#### Given material

··········

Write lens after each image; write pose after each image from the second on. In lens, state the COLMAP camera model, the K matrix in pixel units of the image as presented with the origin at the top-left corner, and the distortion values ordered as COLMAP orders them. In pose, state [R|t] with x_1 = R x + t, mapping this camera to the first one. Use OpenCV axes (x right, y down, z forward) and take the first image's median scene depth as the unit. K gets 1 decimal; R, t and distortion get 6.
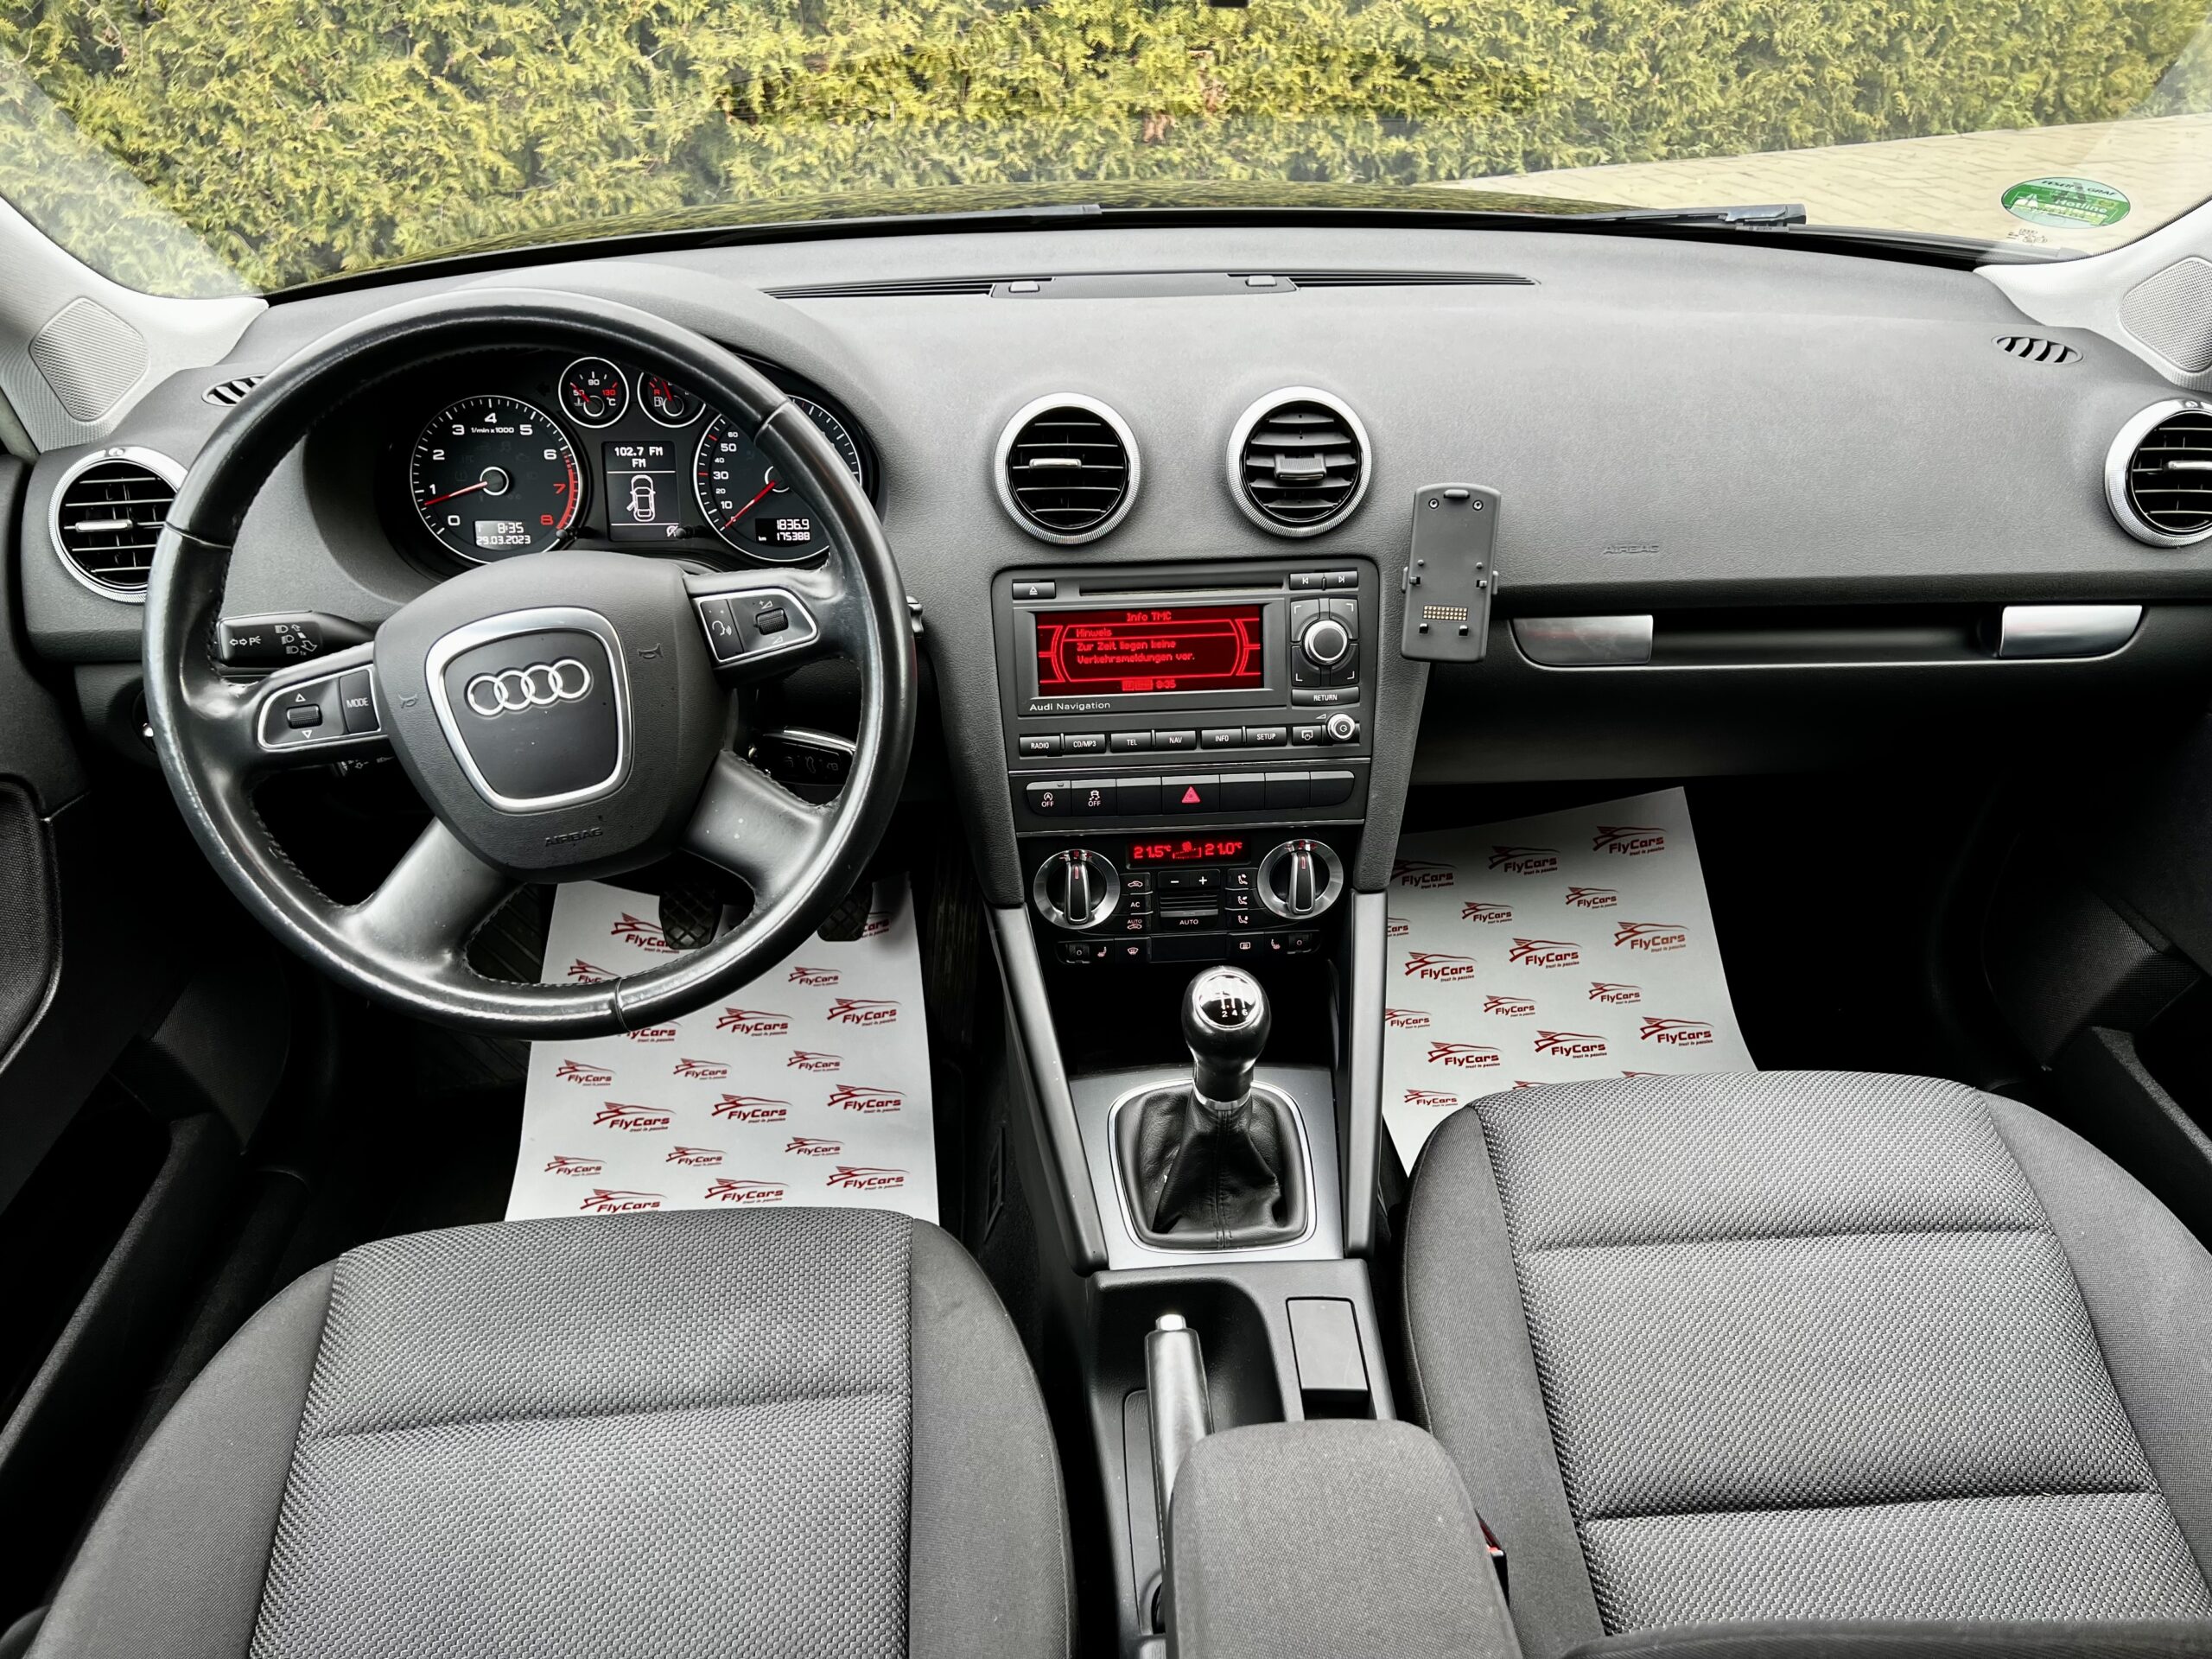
lens RADIAL K [[1639.1, 0, 1109.0], [0, 1639.1, 817.7], [0, 0, 1]] dist [0.048914, -0.050132]
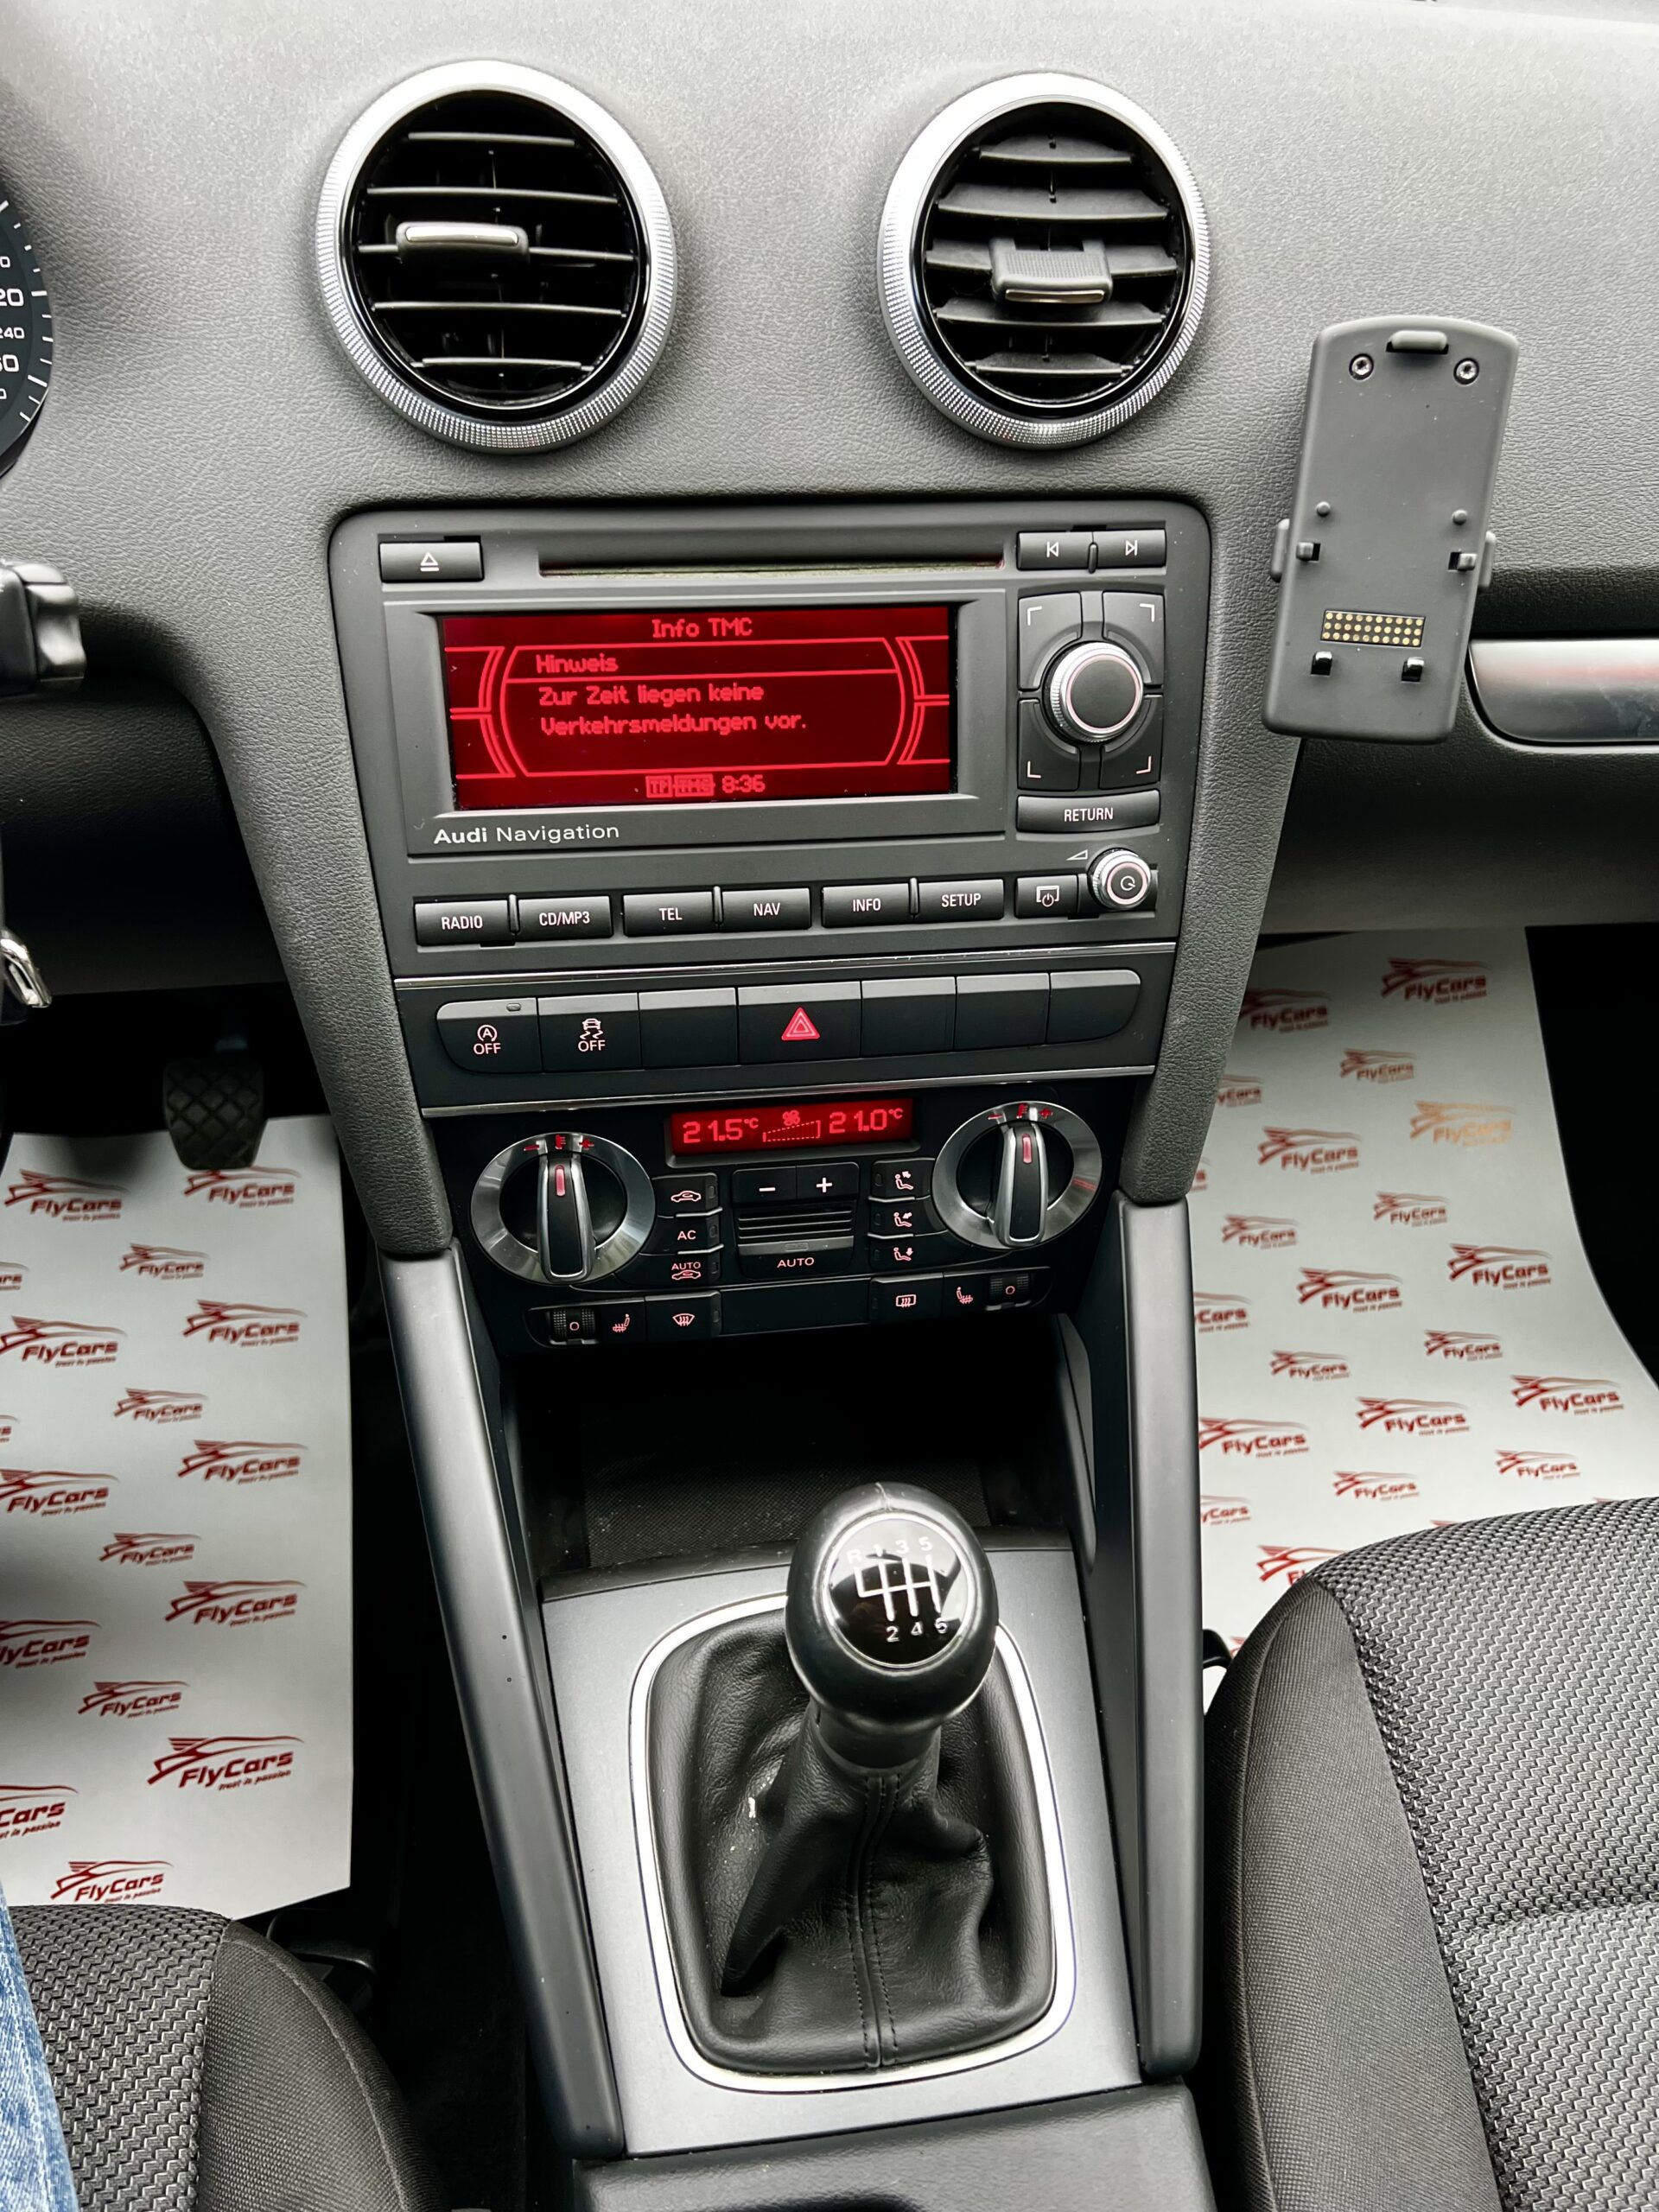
lens RADIAL K [[1757.2, 0, 864.9], [0, 1757.2, 1127.3], [0, 0, 1]] dist [0.069724, -0.182897]
pose [[0.995306, -0.014368, 0.095704, 0.020166], [-0.000100, 0.988764, 0.149488, -0.060123], [-0.096777, -0.148796, 0.984121, 0.502458]]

··········

#### Activity
Return the full listing above exactly as written, and omit the pictures.

#### Worked solution
Write lens after each image; write pose after each image from the second on. In lens, state the COLMAP camera model, the K matrix in pixel units of the image as presented with the origin at the top-left corner, and the distortion values ordered as COLMAP orders them. In pose, state [R|t] with x_1 = R x + t, mapping this camera to the first one. Use OpenCV axes (x right, y down, z forward) and take the first image's median scene depth as the unit. K gets 1 decimal; R, t and distortion get 6.
lens RADIAL K [[1639.1, 0, 1109.0], [0, 1639.1, 817.7], [0, 0, 1]] dist [0.048914, -0.050132]
lens RADIAL K [[1757.2, 0, 864.9], [0, 1757.2, 1127.3], [0, 0, 1]] dist [0.069724, -0.182897]
pose [[0.995306, -0.014368, 0.095704, 0.020166], [-0.000100, 0.988764, 0.149488, -0.060123], [-0.096777, -0.148796, 0.984121, 0.502458]]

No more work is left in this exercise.